FROM “DE MINIMIS” TO “DEEP DO-DO”

MAY 7, 2019 – We hear and read regularly that we’re slip-sliding into ever deeper ecological do-do. The latest cause for alarm: a U.N. report on the imminent disappearance of a million species.

I count myself (smugly) among the 63% of Americans who accept what’s believed by 97% of actively publishing climatologists: human activity threatens life as we know it.

What to do?

Many of us “63 Percenters” are doing our part—we convince ourselves. We stand up and bark and . . . recycle. But we do more. We hurl invective at fossil fuel industries and their lobbyists, mining companies and their lobbyists, loggers, poachers, plastics people, the factory fishing fleets, and well, okay, while we’re at it . . . Republicans, and just for good measure, The Guy whose name I’m not going to mention.

Fine. Except . . .

None of the foregoing evil-doers would be doing nearly as much evil if consumers didn’t consume as voraciously as they do.

I mean, “as we do.” When I look at my own consumption habits and those of my lefty friends, I see that what separates us “liberals” from Republicans is . . . not much. Sure, a lefty is less likely than a Rep to drive a gas-guzzling SUV and more likely than a Rightwinger to paddle a canoe. But we “libs” are no less likely than Republicans to own a smartphone, use an iPad, work on a computer, buy packaged food, and fly on airplanes.

And can we have a show of hands of liberals who still drink milk and eat meat? (Mine is going up.)

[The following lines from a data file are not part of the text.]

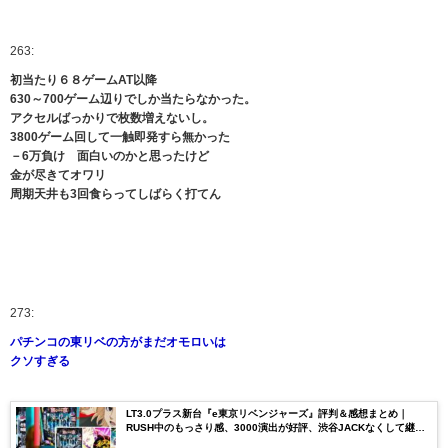
263:
初当たり６８ゲームAT以降
630～700ゲーム辺りでしか当たらなかった。
アクセルばっかりで枚数増えないし。
3800ゲーム回して一触即発すら無かった
－6万負け 面白いのかと思ったけど
金が尽きてオワリ
周期天井も3回食らってしばらく打てん
273:
パチンコの東リベの方がまだオモロいは
クソすぎる
LT3.0プラス新台『e東京リベンジャーズ』評判＆感想まとめ｜
RUSH中のもっさり感、3000演出が好評、渋谷JACKなくして継続
率ほしかった etc…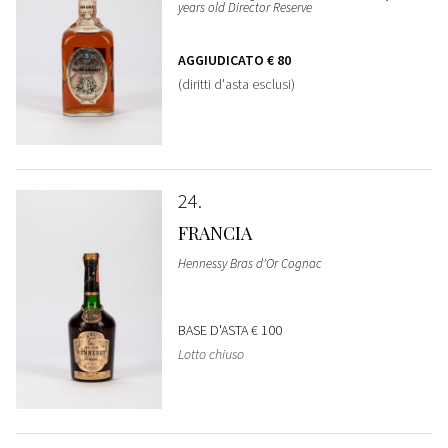
years old Director Reserve
AGGIUDICATO
€ 80
(diritti d'asta esclusi)
24
FRANCIA
Hennessy Bras d'Or Cognac
BASE D'ASTA
€ 100
Lotto chiuso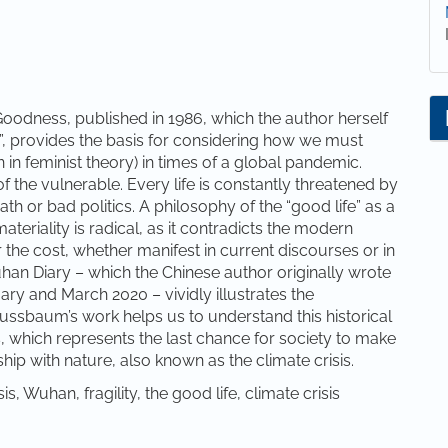
oodness, published in 1986, which the author herself
r”, provides the basis for considering how we must
 in feminist theory) in times of a global pandemic.
 of the vulnerable. Every life is constantly threatened by
th or bad politics. A philosophy of the “good life” as a
d materiality is radical, as it contradicts the modern
the cost, whether manifest in current discourses or in
Wuhan Diary – which the Chinese author originally wrote
y and March 2020 – vividly illustrates the
Nussbaum’s work helps us to understand this historical
s, which represents the last chance for society to make
ship with nature, also known as the climate crisis.
, Wuhan, fragility, the good life, climate crisis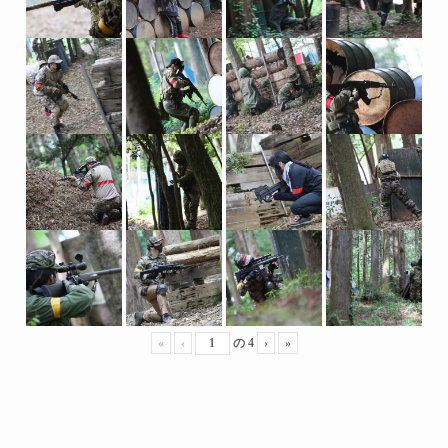
«
‹
の
4
›
»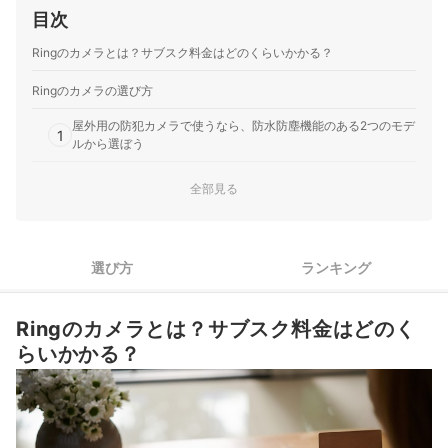
目次
Ringのカメラとは？サブスク料金はどのくらいかかる？
Ringのカメラの選び方
屋外用の防犯カメラで使うなら、防水防塵機能のある2つのモデ
1
ルから選ぼう
2
見守りカメラとして使うなら、撮影範囲の広さをチェック
全部見る
ドアベルとして設置するなら、応答機能がある2モデルから選ぼ
3
う
選び方
ランキング
Ringのカメラ全8商品おすすめ人気ランキング
コストを抑えたい人は、サブスク料金不要の防犯カメラも検討しよう
Ringのカメラとは？サブスク料金はどのく
らいかかる？
Ringのカメラの売れ筋ランキングもチェック！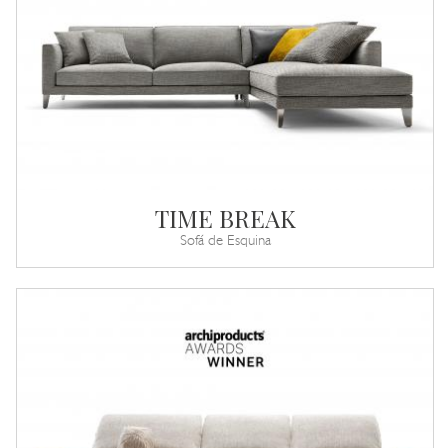
TIME BREAK
Sofá de Esquina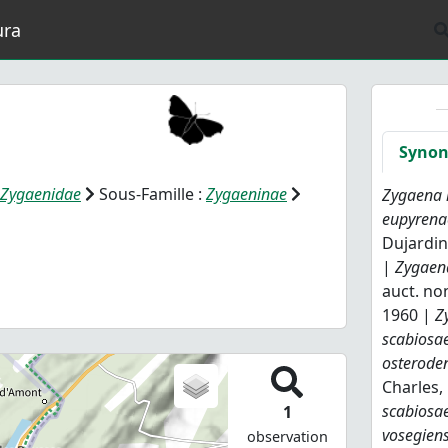
ura
1
Syno
Zygaenidae
Sous-Famille :
Zygaeninae
Zygaena 
eupyrena
Dujardin
|
Zygaena
auct. no
1960 |
Z
scabiosa
osterode
Charles,
scabiosa
1
vosegiens
observation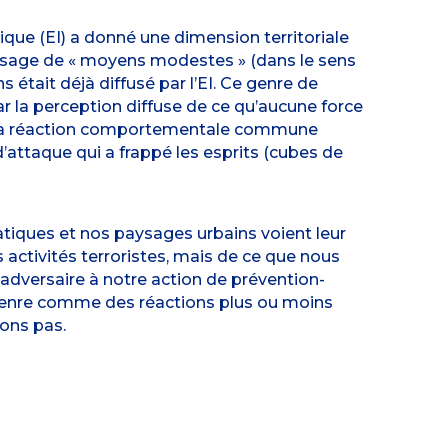
ique (EI) a donné une dimension territoriale
 l’usage de « moyens modestes » (dans le sens
s était déjà diffusé par l’EI. Ce genre de
ar la perception diffuse de ce qu’aucune force
la, la réaction comportementale commune
’attaque qui a frappé les esprits (cubes de
ratiques et nos paysages urbains voient leur
 activités terroristes, mais de ce que nous
’adversaire à notre action de prévention-
e genre comme des réactions plus ou moins
ions pas.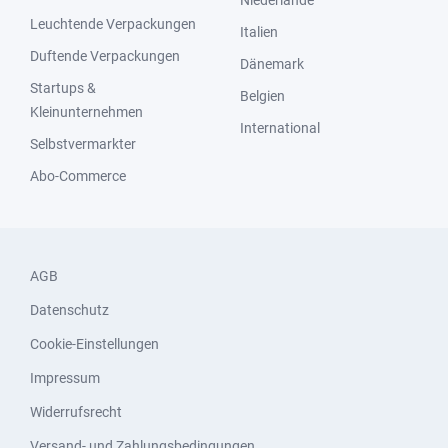
Niederlande
Leuchtende Verpackungen
Italien
Duftende Verpackungen
Dänemark
Startups &
Belgien
Kleinunternehmen
International
Selbstvermarkter
Abo-Commerce
AGB
Datenschutz
Cookie-Einstellungen
Impressum
Widerrufsrecht
Versand- und Zahlungsbedingungen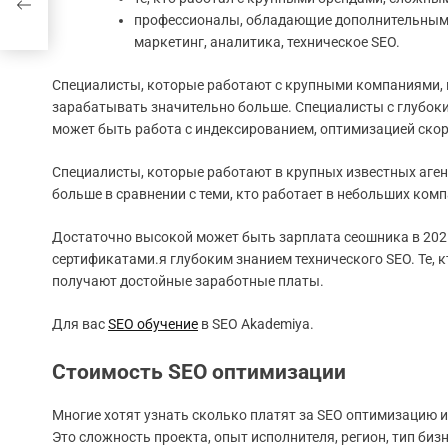
профессионалы, обладающие дополнительными 
маркетинг, аналитика, техническое SEO.
Специалисты, которые работают с крупными компаниями,
зарабатывать значительно больше. Специалисты с глубок
может быть работа с индексированием, оптимизацией скор
Специалисты, которые работают в крупных известных аге
больше в сравнении с теми, кто работает в небольших ком
Достаточно высокой может быть зарплата сеошника в 202
сертификатами.я глубоким знанием технического SEO. Те,
получают достойные заработные платы.
Для вас
SEO обучение
в SEO Akademiya.
Стоимость SEO оптимизации
Многие хотят узнать сколько платят за SEO оптимизацию 
Это сложность проекта, опыт исполнителя, регион, тип би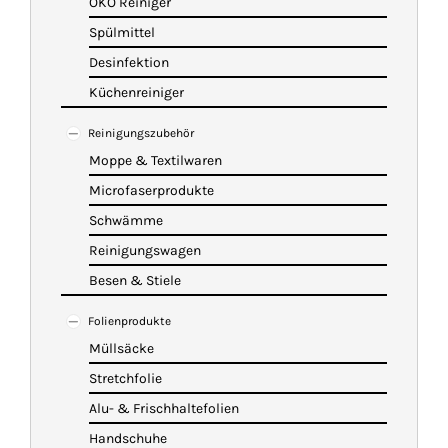
ÖKO Reiniger
Spülmittel
Desinfektion
Küchenreiniger
Reinigungszubehör
Moppe & Textilwaren
Microfaserprodukte
Schwämme
Reinigungswagen
Besen & Stiele
Folienprodukte
Müllsäcke
Stretchfolie
Alu- & Frischhaltefolien
Handschuhe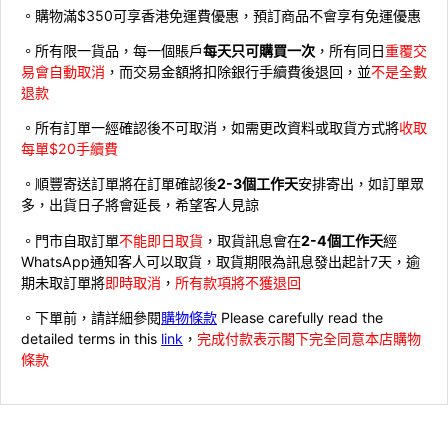
。購物滿$350可享香港免運費優惠，預訂商品不會享有免運優惠
。所有限一貨品，每一個賬戶
每天只可購買一次
，所有同日
重覆交
易會自動取消
，而交易金額將扣除銀行手續費後退回，並
不是全數
退款
。所有訂單一經確認後不可取消，如需更改資料或取貨方式將
收取
每單$20手續費
。順豐寄送訂單將在訂單確認後
2-3個工作天
安排寄出，如訂單眾
多，出貨日子將會延長，希望客人見諒
。門市自取訂單
不能即日取貨
，取貨訊息會在
2-4個工作天
經
WhatsApp通知客人可以取貨，取貨期限為訊息發出起計7天，逾
期未取訂單將
即時取消
，
所有款項將不獲退回
。下單前，請詳細參閱
購物條款
Please carefully read the
detailed terms in this
link
，
完成付款表示閣下完全同意本店購物
條款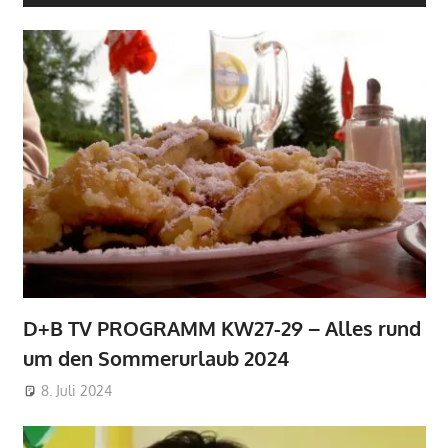
D+B TV PROGRAMM KW27-29 – Alles rund
um den Sommerurlaub 2024
8. Juli 2024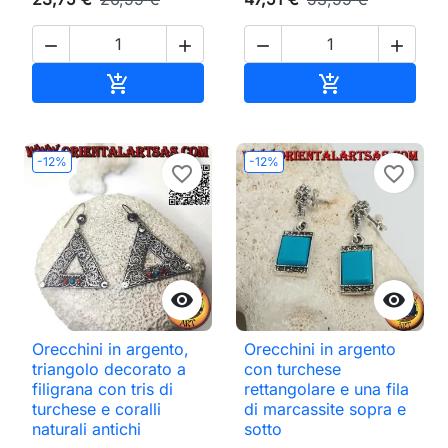




Aggiungi al carrello
Aggiungi al ca


-12%
-12%
favorite_border
favorite_border


Orecchini in argento,
Orecchini in argento
triangolo decorato a
con turchese
filigrana con tris di
rettangolare e una fila
turchese e coralli
di marcassite sopra e
naturali antichi
sotto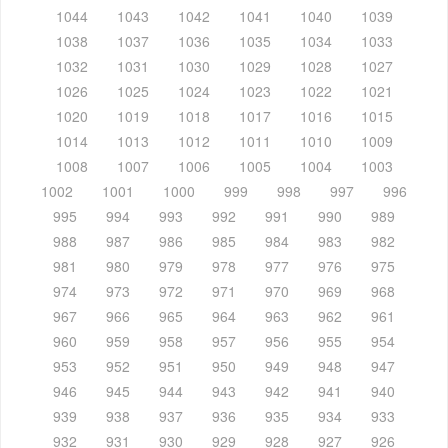
1044
1043
1042
1041
1040
1039
1038
1037
1036
1035
1034
1033
1032
1031
1030
1029
1028
1027
1026
1025
1024
1023
1022
1021
1020
1019
1018
1017
1016
1015
1014
1013
1012
1011
1010
1009
1008
1007
1006
1005
1004
1003
1002
1001
1000
999
998
997
996
995
994
993
992
991
990
989
988
987
986
985
984
983
982
981
980
979
978
977
976
975
974
973
972
971
970
969
968
967
966
965
964
963
962
961
960
959
958
957
956
955
954
953
952
951
950
949
948
947
946
945
944
943
942
941
940
939
938
937
936
935
934
933
932
931
930
929
928
927
926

In short, irrespective of our politics, our environmental consciousness and our environmental conscientiousness, if we buy stuff, eat food, use a phone or computer, and travel, we’re consumers, and consumers are what keep the “Republicans” in business.

Sure, we can make a concerted effort to recycle paper, turn lights off, eat vegan and walk to work, but one trip on a plane from MSP to LA and back to visit that liberal friend/relative, and on a per passenger basis, each of us has contributed to the earth’s atmosphere well over 700 pounds of carbon dioxide, depending on the fuel-efficiency of the aircraft we fly. (How many of the 2.6 million daily commercial passengers in the U.S.—surely including a lot of Democrats applauding the Green New Deal—give a thought about this?)

The problem is like smoking or drinking—one more cigarette isn’t going to cause cancer any more than one more drink i0s going to lead to cirrhosis. Similarly, that drive to the store for a gallon of milk won’t cause a die-off of polar bears two thousand miles from your house in Miami any more than the overnight recharging of a smartphone is going to inundate coastal cities a long plane ride from my house in Falcon Heights, Minnesota. But multiply millions of Americans driving a mile to stock up on milk from methane-producing cows and millions more Americans charging their cadmium-battery cell phones and . . . within a few short decades, de minimis becomes “deep do-do.”